Deshalb gab es wohl auch die lange
Album-Pause, nur unterbrochen durch eine
Rote-Rosen-Spaßplatte?
Letztes Jahr wären wir noch nicht weit
genug gewesen, eine reguläre Hosen-Platte zu
machen. Deshalb sind wir ja auch in dieses "Rote
Rosen"-Ding reingestolpert - um erst mal die
nötige Lockerheit zu bekommen.
Was exakt war der Auslöser, das erste
Mal nach dem Unglück die Instrumente wieder in
die Hand zu nehmen?
Wie alle paar Wochen trafen wir uns im
Büro, um uns auszutauschen. Und da lag ein Fax
aus Amerika von der "Warped Tour" mit dem Angebot,
in Australien mitzuspielen. Alle haben sofort
gewusst: Am anderen Ende der Welt wieder vor vielen
Leuten spielen zu können, ist die
Möglichkeit, aus dieser Einbahnstraße
rauszukommen. Wir sind in den Proberaum gegangen
und waren sofort euphorisch. So entstand "Pushed
Again". Als wir in Australien wieder auf der
Bühne vor stagedivenden Leuten standen, ist
bei uns allen natürlich der Rheinstadion-Film
im Kopf abgelaufen. Die Australien-Sache war ein
Riesen-Glück. Ich weiß nicht, wie es
sonst gekommen wäre. Wir hatten und haben sehr
kontroverse Meinungen in der Band, wie mit
Livekonzerten umzugehen ist, und einige von uns
hatten definitiv keine Lust mehr, so zu spielen.
Viele Menschen, denen ein Kind vors Auto
lief, konnten sich auch nie wieder ans Steuer
setzen.
Das ist jetzt nur meine Meinung: Wie ein Jockey,
der vom Pferd fällt, musst du einfach wieder
drauf klettern und durchreiten. Uli, ein guter
Freund von mir, ist Eishockeyspieler.
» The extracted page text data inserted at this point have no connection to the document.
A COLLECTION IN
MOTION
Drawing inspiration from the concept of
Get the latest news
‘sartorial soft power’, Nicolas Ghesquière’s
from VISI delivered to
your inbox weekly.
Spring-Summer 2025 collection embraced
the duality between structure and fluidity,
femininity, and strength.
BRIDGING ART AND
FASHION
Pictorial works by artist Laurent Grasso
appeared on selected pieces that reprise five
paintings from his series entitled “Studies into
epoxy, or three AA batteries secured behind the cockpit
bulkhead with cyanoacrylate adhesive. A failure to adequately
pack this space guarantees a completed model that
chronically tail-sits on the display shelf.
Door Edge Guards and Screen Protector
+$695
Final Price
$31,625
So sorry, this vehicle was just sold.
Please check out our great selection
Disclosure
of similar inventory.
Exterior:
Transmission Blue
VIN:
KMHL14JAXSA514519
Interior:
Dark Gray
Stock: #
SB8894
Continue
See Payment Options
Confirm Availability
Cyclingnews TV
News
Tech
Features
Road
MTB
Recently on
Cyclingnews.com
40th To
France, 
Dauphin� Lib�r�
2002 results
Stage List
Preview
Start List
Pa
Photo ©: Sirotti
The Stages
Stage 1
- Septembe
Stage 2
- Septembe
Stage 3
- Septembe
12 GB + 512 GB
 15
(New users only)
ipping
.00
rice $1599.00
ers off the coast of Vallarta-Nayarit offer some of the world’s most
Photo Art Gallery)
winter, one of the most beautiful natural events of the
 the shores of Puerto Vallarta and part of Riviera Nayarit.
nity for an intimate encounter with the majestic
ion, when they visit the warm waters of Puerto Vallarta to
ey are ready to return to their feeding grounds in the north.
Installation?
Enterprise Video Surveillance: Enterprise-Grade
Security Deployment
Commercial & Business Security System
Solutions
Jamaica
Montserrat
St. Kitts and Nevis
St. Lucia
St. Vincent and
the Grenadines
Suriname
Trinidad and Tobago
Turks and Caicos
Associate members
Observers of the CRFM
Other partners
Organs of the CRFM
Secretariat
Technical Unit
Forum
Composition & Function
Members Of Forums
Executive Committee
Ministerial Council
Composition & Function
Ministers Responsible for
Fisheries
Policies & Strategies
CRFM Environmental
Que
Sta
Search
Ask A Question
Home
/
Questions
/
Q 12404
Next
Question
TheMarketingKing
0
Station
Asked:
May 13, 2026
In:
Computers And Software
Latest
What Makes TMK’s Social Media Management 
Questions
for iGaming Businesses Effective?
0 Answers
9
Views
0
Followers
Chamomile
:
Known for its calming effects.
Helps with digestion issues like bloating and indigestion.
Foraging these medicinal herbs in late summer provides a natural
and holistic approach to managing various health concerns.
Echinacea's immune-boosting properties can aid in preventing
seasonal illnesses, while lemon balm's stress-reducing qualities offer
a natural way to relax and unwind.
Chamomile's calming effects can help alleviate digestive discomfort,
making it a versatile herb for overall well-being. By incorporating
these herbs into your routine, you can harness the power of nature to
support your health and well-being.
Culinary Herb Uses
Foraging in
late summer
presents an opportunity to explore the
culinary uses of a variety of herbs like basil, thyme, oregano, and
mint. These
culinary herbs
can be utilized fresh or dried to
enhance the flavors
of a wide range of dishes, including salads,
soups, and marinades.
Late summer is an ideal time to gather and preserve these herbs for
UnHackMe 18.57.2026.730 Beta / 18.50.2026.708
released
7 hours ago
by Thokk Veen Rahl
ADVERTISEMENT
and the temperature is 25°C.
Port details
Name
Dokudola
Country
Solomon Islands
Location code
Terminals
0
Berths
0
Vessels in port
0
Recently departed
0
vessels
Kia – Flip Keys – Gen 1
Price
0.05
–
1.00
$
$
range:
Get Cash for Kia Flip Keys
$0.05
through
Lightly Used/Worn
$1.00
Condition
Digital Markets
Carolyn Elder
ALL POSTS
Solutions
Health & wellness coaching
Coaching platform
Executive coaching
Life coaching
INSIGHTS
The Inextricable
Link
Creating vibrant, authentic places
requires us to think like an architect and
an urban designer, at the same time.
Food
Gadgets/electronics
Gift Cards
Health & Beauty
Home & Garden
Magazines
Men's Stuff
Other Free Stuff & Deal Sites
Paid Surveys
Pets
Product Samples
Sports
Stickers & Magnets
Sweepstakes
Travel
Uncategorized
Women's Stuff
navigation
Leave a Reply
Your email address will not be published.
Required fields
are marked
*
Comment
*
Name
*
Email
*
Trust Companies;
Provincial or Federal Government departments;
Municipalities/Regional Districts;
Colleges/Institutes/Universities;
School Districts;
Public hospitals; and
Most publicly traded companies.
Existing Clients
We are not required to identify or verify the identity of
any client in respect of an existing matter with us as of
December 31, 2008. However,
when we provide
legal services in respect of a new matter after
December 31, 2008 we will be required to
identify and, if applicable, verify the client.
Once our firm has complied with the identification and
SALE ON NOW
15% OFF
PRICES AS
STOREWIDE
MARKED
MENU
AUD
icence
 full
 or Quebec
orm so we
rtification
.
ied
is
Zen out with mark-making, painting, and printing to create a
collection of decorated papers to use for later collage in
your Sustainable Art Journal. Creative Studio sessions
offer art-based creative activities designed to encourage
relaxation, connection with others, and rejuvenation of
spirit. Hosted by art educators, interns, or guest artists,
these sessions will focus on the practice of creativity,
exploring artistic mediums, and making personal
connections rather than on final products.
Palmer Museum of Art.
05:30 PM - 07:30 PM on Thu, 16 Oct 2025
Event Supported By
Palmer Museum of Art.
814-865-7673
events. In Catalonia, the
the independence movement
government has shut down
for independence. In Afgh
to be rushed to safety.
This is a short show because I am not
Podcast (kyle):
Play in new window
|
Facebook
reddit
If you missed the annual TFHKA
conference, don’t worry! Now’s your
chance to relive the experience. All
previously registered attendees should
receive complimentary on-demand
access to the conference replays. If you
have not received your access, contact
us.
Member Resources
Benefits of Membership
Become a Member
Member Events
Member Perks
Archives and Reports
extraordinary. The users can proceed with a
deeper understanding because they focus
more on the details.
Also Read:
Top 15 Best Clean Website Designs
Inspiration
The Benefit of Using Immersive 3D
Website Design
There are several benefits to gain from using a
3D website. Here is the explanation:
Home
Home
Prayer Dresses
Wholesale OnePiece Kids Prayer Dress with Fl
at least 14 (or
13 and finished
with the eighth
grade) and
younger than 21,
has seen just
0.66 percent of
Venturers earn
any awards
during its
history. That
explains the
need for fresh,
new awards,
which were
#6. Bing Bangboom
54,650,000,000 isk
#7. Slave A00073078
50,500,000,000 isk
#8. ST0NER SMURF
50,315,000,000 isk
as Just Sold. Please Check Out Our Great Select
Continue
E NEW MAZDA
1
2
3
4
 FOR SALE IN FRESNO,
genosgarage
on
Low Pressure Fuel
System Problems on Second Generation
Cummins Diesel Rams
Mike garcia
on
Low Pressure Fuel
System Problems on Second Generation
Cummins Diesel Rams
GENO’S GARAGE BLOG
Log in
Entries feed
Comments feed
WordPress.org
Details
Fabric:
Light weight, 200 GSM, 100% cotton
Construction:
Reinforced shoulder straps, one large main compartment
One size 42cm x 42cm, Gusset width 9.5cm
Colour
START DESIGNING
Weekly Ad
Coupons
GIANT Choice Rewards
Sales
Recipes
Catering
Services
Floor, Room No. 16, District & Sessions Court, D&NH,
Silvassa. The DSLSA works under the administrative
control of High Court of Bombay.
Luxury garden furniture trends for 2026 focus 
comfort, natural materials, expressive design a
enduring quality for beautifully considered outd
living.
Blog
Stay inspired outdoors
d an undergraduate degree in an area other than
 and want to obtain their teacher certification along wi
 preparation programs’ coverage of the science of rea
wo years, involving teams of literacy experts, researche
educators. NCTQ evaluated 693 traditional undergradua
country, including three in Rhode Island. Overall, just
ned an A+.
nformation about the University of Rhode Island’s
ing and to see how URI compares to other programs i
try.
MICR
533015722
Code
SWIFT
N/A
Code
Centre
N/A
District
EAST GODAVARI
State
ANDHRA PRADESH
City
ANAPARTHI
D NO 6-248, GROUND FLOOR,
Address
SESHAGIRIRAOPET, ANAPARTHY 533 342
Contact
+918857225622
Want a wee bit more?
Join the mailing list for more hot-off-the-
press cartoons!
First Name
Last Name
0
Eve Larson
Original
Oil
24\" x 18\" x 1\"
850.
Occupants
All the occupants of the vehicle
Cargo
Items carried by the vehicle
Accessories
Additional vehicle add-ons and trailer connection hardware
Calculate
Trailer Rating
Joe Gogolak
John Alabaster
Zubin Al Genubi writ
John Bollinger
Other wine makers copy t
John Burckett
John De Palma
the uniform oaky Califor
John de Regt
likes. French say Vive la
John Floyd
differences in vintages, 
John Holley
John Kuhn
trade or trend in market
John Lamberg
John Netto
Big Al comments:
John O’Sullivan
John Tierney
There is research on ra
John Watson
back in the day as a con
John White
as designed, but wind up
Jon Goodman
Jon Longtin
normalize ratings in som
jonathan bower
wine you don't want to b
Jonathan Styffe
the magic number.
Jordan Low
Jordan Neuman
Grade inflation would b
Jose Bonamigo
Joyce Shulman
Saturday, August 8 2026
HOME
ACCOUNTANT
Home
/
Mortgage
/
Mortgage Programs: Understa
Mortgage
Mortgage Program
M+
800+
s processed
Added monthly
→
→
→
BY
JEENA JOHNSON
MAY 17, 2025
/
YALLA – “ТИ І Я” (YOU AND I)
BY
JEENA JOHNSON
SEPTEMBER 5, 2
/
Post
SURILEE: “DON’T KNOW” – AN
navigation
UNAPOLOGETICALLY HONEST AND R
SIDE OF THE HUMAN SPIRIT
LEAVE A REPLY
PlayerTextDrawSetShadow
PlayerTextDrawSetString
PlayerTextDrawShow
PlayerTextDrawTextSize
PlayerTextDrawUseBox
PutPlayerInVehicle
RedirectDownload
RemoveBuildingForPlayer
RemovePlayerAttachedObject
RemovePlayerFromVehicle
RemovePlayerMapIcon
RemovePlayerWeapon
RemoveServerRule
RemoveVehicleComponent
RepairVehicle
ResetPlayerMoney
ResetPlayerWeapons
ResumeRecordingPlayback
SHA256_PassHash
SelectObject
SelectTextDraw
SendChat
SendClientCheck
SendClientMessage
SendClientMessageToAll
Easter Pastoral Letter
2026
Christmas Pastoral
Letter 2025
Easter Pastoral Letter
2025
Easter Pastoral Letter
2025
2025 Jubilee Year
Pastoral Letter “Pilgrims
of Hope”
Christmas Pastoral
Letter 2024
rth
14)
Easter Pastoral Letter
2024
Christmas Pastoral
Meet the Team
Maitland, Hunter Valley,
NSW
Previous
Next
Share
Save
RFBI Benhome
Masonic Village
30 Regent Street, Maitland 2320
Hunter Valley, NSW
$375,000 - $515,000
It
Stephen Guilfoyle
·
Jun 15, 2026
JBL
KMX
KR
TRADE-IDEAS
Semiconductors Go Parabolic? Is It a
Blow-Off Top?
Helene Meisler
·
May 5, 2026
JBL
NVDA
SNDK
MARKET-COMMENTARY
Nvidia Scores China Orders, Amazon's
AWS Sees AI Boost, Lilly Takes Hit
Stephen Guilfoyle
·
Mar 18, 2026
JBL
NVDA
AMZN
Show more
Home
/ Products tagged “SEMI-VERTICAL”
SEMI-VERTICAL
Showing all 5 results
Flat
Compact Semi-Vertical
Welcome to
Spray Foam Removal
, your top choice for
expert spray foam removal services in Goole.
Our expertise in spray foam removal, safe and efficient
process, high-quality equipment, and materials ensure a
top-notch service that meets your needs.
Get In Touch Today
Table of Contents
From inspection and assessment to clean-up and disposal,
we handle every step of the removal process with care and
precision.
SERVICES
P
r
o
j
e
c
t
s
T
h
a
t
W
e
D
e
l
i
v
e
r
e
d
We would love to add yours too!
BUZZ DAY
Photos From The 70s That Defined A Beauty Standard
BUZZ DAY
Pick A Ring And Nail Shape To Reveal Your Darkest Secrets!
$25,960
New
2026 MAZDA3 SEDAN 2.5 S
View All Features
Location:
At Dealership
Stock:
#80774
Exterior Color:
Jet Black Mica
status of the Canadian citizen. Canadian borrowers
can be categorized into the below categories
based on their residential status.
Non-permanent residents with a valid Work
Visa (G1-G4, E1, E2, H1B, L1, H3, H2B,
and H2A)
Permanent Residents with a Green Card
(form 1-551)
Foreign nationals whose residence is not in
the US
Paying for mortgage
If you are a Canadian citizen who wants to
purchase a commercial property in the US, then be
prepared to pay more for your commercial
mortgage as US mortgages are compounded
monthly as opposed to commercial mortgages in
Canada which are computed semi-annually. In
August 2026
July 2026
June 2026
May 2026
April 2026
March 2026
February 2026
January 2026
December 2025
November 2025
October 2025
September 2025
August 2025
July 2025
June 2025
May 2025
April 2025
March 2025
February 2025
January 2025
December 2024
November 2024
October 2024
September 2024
Er hat mir
gesagt: "Wenn du mit dem Puck auf Tor zielst, aber
einen im Publikum am Kopf triffst, musst du
trotzdem wieder am nächsten Sonntag aufs Eis
gehen. Und wenn du dann den Puck nicht genauso hart
in Richtung Tor schießen kannst, wirst du
ausgetauscht." Genau das war die Diskussion bei
uns: Wir sind dafür beliebt, daß bei
Konzerten die Leute gemeinsam mit uns feiern.
Keiner will die Toten Hosen in einer bestuhlten
Halle erleben. Und wenn wir diese Sache
nicht mehr machen, werden die Leute zu anderen
Bands gehen, die es genauso gut können. Dann
feiern sie eben bei Rage Against The Machine.
Heißt das für die Hosen: nie
wieder eigene Stadion-Gigs?
Es ist auf jeden Fall noch immer wahnsinnig
schwer, in der Band darüber zu reden. Bis
heute gibt es Leute in der Band, die das nicht mehr
wollen. Ich behaupte: Erst, wenn wir wieder eine
Stadionshow gespielt haben, können wir diesen
Geist austreiben.
Ist das der Knackpunkt, an dem die Band
zerbrechen könnte?
Nein, notfalls werden die
Stadion-Befürworter zurückstecken. Der
einzige Grund, aufzuhören, wäre,
daß wir uns verkrachen. Ich verspreche
hiermit: Dann würde ich tausendprozentig keine
neue Band mehr gründen wollen. Das passiert in
meinem Leben nicht mehr. Das letzte Konzert der
Toten Hosen wird auch mein letztes Konzert sein.